La Commission des affaires juridiques du Conseil national a adopté une approche pragmatique concernant l’interdiction des symboles nazis en février 2024. Elle a approuvé les trois interventions, mais s’est prononcée clairement en faveur d’une approche progressive visant à interdire d’abord les symboles évidents du national-socialisme. Le Conseil national suivra l’avis de sa commission en avril et approuvera également cette approche.
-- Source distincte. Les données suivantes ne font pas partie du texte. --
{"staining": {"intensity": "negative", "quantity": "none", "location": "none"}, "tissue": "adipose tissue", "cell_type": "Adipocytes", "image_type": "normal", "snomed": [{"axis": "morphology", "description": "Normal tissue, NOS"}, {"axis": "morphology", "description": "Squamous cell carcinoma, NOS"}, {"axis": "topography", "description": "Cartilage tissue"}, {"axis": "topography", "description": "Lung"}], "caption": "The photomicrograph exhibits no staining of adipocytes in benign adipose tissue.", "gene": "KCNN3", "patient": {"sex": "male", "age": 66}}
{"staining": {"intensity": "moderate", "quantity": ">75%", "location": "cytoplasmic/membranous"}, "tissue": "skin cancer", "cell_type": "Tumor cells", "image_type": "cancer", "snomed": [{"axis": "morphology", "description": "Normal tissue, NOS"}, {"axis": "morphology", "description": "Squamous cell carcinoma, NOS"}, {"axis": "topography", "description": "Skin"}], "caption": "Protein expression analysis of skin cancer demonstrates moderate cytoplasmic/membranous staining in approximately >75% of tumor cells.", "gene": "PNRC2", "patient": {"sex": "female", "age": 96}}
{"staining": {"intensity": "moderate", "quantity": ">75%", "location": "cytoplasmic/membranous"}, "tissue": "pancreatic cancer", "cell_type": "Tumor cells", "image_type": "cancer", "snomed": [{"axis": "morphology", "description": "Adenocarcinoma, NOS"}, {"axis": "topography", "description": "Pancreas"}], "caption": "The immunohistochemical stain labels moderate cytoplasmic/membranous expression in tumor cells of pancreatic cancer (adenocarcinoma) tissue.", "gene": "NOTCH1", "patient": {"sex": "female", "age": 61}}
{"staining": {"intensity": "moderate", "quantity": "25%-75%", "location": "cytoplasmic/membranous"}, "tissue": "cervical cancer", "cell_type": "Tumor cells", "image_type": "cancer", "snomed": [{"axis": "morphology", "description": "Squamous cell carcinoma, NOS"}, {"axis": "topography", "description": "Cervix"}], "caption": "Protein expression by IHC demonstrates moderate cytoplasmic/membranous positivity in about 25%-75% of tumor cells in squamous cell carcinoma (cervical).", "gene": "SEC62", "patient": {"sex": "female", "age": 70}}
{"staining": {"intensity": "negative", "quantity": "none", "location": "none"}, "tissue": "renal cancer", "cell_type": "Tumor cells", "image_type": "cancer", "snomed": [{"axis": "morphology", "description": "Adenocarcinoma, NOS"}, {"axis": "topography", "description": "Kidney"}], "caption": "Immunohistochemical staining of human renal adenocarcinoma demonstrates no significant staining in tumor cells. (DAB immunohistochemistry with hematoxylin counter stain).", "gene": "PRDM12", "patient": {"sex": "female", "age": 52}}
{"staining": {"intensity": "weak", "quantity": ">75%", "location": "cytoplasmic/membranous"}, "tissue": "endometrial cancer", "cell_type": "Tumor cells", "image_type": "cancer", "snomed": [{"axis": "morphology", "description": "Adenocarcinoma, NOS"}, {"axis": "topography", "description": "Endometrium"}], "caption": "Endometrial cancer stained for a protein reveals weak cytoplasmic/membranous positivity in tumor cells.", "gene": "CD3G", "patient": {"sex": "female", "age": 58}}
La FSCI soutient une focalisation sur les symboles nazis
La FSCI maintient sa demande de focalisation sur les symboles nazis, car cela simplifie l’interdiction et permet une mise en œuvre plus rapide. Conjointement avec la PJLS, elle demande au Parlement de mettre l’accent sur les interventions existantes et les symboles nazis afin d’éviter de lancer un débat symbolique qui risque de s’éterniser et d’entraîner un blocage réciproque. Une loi spécifique, telle que proposée par l’OFJ, permettra d’établir un catalogue clair et compréhensible de symboles nationaux-socialistes et de définir des mesures pénales appropriées. Ce catalogue porterait avant tout sur des symboles et des organisations qui devraient être connus d’une grande partie de la population et qui laissent peu de place à l’interprétation. Mais il viserait également les symboles qui ont un lien indéniable avec le national-socialisme et la Shoah. En font partie: la croix gammée, le salut hitlérien, la rune de la victoire des SS, la tête de mort SS ainsi que l’étoile jaune. Les déclinaisons de l’étoile doivent également être interdites. Enfin, la loi spécifique n’exclut pas une extension à d’autres symboles extrémistes.